Source text:
= Beginning of Section =

To begin with, the Court will not disturb the finding of both the RTC and the CA that, based on the terms of the MOAs and the circumstances surrounding its implementation, the relationship between the Olivas and the Antons was one of creditor-debtor, not of partnership. The finding is sound since, although the MOA denominated the Olivas as "partners." the amounts they gave did not appear to be capital contributions to the establishment of the stores. Indeed, the stores had to pay the amounts back with interests.

Moreover, the MOAs forbade the Olivas from interfering with the running of the stores. At any rate, none of the parties has made an issue of the common finding of the courts below respecting the nature of their relationship.

Petitioner Jose Miguel points out that since the Olivas were not the Antons' partners in the stores, they were not entitled to receive percentage shares of the net profits from the stores' operations.

= End of Section =

Raw data:
= Beginning of Section =

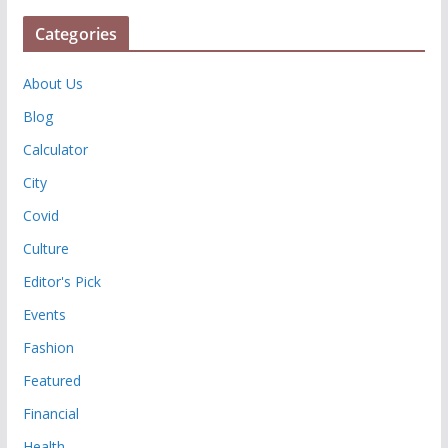
Categories
About Us
Blog
Calculator
City
Covid
Culture
Editor's Pick
Events
Fashion
Featured
Financial
Health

= End of Section =

List of tasks:
1: In the court ruling on the Olivas and the Antons, what did the stores have to do with the amounts the Olivas gave?
2: Carry on writing the court ruling on the Olivas and the Antons from the point where it stops.
The records are separate material and have no connection to the court ruling.

Replies:
1: The stores had to pay the amounts back with interest.

2:
But, as the CA correctly held, although the Olivas were mere creditors, not partners, the Antons agreed to compensate them for the risks they had taken. The Olivas gave the loans with no security and they were to be paid such loans only if the stores made profits. Had the business suffered loses and could not pay what it owed, the Olivas would have ultimately assumed those loses just by themselves. Still there was nothing illegal or immoral about this compensation scheme. Thus, unless the MOAs are subsequently rescinded on valid grounds or the parties mutually terminate them, the same remain valid and enforceable.

It did not matter that the Antons had already paid for two of the loans and their interests. Their obligation to share net profits with the Olivas was not extinguished by such payment. Indeed, the Antons paid the Olivas their share of the profits from two stores although the loans corresponding to them had in the meantime been paid. Only after Jose Miguel's marital relation with Gladys Miriam turned sour in November 1997 did he cease to pay the Olivas their shares of the profits.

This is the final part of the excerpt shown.